Install the certificate under Trusted Root Certification Authorities in Internet Explorer.
On every machine running Oracle IRM Desktop, in the Certificate Import Wizard, explicitly select a certificate store for Trusted Root Certification Authorities. The root certificate must be trusted on all client computers that will access the server.
Click Next, and then follow the instructions on the wizard screens.
Set Up a Custom Identity Keystore and Trust Store:
Log in to the Oracle WebLogic Server Administration Console, at the following URL:
http://adminServerHost:adminServerPort/console
For adminServerHost, specify the name of the computer that hosts the Administration Server for your domain. For adminServerPort, specify the listen port number for the Administration Server. The default number is 7001. For example:
http://myHost:7001/console
To log in, supply the user name and password that were specified on the Configure Administrator User Name and Password screen in the configuration wizard.
Select Environments under your domain from Domain Structure.
Select Servers from Environment.
From Summary of Servers, select the server for which to enable SSL.
Click the KeyStores tab on the Settings for servername page.
In the KeyStores field, select Custom Identity and Custom Trust.

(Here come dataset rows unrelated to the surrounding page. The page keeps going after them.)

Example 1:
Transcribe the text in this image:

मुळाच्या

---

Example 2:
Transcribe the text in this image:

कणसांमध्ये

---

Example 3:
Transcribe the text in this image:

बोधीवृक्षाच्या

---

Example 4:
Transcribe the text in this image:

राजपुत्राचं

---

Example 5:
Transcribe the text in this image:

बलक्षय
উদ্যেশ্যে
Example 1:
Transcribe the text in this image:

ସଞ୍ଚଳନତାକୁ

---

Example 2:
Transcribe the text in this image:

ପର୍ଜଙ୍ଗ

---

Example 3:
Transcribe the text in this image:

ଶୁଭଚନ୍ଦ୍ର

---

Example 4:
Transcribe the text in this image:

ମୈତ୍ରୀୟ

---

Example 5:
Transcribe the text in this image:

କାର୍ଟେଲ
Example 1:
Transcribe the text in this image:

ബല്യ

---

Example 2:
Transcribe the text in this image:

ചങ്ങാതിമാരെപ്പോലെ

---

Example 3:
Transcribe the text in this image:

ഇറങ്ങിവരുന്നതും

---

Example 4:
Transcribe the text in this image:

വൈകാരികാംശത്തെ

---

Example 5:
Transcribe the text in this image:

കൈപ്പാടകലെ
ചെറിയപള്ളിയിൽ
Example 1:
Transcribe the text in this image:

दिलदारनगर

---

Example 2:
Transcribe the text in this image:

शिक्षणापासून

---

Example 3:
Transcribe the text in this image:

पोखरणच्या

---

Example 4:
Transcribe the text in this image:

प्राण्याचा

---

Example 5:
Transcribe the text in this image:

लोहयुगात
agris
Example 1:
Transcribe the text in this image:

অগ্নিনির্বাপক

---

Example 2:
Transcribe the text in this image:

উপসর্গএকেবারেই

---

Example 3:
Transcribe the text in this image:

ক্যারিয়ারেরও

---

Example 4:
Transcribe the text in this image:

Enter values in the other fields on the KeyStores tab.
Save the changes.
Click the SSL tab.
In the Identity and Trust Locations field, select Keystores.
Enter values in the other fields on the SSL tab.
Save the changes.
When the Oracle IRM Managed Server is running, the Oracle IRM application is deployed and ready to be accessed through the Oracle IRM Management Console:
https://managedServerHost:managedServerPort/irm_rights
Oracle IRM requires SSL to be enabled on the front-end application, whether it is Oracle HTTP Server (OHS) or a Managed Server running Oracle IRM as an application deployed to Oracle WebLogic Server. Communication between Oracle IRM Desktop and the Oracle IRM server application must be over SSL because sensitive information such as passwords are communicated. Other uses of SSL, such as between OHS and Managed Servers, the Administration Server, and the LDAP authentication provider are optional.
Oracle IRM uses the Credential Store Framework of Oracle Platform Security Services (OPSS) to retrieve passwords for the Oracle IRM key store. There are no specific configuration steps for Oracle IRM if the credential and policy stores are reassociated with an external LDAP authentication provider, as described in Section 4.4, "Reassociating the Identity Store with an External LDAP Authentication Provider."
Oracle IRM uses OPSS to obtain user and group details from the external LDAP authentication provider. For information about configuring the identity store, see Section 4.4, "Reassociating the Identity Store with an External LDAP Authentication Provider."